## Job
Reproduce the part of the material that opens with the line containing "scientific name: Olearia rani" and closes with the line containing "genus: Littoraria", putting "vernacular name" wherever "common name" appears and changing nothing else.

## Data entries
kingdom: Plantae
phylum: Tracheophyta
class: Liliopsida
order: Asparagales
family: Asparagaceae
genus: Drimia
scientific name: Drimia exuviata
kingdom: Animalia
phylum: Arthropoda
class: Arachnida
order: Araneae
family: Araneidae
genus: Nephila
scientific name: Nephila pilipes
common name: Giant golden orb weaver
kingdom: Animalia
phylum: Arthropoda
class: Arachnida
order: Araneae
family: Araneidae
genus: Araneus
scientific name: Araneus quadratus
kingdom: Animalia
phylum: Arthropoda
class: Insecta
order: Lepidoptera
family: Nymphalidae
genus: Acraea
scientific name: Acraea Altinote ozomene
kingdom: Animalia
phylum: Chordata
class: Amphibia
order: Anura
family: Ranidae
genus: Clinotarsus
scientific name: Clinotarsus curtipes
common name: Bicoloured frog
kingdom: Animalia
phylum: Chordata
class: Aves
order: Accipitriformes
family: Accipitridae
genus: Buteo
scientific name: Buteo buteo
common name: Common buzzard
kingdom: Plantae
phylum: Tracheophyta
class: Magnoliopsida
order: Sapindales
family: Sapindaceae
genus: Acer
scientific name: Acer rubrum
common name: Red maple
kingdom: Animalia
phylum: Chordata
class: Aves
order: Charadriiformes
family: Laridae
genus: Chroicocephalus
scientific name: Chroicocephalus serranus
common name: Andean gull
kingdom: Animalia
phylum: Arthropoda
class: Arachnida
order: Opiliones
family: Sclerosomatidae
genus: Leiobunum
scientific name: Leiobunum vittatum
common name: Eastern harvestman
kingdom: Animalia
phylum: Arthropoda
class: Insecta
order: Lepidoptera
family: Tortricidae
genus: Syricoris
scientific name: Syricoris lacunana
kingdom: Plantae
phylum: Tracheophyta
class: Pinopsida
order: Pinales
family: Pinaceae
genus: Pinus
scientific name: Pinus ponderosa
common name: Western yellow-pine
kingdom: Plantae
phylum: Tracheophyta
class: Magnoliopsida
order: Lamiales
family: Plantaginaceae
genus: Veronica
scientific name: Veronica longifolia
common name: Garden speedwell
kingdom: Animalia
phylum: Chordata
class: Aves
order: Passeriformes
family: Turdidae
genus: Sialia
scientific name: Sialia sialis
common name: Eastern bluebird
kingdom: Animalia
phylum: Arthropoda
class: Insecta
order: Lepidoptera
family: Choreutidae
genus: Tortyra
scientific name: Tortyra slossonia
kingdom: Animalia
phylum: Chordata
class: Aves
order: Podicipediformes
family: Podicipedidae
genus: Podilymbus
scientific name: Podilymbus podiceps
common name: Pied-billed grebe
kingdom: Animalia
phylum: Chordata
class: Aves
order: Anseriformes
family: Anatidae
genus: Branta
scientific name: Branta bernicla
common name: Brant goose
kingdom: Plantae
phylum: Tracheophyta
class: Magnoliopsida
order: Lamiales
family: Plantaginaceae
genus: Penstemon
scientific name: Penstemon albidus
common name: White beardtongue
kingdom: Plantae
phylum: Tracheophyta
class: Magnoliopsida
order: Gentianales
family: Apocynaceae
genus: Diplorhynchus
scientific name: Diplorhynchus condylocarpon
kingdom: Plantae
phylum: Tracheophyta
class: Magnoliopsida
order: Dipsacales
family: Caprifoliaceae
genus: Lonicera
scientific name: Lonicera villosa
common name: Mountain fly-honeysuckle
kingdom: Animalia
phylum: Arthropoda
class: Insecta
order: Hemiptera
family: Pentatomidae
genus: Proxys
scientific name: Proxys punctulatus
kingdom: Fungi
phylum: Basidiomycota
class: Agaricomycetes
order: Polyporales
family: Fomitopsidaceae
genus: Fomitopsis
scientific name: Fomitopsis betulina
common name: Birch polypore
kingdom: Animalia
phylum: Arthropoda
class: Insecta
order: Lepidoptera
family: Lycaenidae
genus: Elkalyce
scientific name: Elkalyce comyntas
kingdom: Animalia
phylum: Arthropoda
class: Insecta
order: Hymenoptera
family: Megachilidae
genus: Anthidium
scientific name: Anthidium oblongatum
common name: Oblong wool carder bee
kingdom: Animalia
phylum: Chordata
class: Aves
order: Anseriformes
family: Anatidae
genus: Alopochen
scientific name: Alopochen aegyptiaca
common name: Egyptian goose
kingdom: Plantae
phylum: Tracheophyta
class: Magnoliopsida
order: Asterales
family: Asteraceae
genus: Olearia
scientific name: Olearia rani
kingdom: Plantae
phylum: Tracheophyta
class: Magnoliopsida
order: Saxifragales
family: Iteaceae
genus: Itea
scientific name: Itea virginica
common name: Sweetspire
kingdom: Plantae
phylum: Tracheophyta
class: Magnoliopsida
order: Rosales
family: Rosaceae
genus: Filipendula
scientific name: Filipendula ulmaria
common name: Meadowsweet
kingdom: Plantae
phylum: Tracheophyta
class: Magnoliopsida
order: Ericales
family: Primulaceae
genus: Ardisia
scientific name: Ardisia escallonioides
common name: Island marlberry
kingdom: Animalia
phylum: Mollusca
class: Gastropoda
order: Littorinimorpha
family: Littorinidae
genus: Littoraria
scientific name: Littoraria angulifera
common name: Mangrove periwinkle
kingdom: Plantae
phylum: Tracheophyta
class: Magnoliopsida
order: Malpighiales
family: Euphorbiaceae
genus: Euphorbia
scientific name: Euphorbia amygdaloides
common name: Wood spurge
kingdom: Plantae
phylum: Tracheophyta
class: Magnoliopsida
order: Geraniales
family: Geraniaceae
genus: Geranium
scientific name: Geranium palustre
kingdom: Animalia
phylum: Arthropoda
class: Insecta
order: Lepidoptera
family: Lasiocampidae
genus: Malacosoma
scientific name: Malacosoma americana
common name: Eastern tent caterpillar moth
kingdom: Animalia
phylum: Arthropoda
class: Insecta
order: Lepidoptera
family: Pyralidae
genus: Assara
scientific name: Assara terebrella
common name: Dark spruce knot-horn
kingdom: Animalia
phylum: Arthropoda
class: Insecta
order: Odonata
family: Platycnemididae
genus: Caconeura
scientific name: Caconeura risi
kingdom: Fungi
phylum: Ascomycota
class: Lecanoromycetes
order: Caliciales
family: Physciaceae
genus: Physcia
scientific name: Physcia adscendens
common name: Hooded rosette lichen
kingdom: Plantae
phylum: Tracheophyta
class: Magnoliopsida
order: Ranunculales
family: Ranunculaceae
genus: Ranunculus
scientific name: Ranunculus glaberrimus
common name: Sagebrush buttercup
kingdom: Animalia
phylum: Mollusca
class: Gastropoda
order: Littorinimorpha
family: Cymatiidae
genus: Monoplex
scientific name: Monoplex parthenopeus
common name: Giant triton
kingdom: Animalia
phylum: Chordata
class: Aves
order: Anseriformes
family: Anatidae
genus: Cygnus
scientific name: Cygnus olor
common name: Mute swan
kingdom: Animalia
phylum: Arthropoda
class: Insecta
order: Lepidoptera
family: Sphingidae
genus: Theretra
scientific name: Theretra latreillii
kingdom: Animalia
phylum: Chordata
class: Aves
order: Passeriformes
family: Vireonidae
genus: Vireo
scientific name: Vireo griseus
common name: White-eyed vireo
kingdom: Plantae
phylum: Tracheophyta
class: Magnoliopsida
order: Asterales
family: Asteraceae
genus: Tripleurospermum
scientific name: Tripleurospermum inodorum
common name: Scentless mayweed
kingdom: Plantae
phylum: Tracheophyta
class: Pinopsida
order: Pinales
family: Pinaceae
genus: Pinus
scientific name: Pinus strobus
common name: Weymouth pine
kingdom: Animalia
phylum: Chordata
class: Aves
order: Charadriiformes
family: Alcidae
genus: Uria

## Exercise output
scientific name: Olearia rani
kingdom: Plantae
phylum: Tracheophyta
class: Magnoliopsida
order: Saxifragales
family: Iteaceae
genus: Itea
scientific name: Itea virginica
vernacular name: Sweetspire
kingdom: Plantae
phylum: Tracheophyta
class: Magnoliopsida
order: Rosales
family: Rosaceae
genus: Filipendula
scientific name: Filipendula ulmaria
vernacular name: Meadowsweet
kingdom: Plantae
phylum: Tracheophyta
class: Magnoliopsida
order: Ericales
family: Primulaceae
genus: Ardisia
scientific name: Ardisia escallonioides
vernacular name: Island marlberry
kingdom: Animalia
phylum: Mollusca
class: Gastropoda
order: Littorinimorpha
family: Littorinidae
genus: Littoraria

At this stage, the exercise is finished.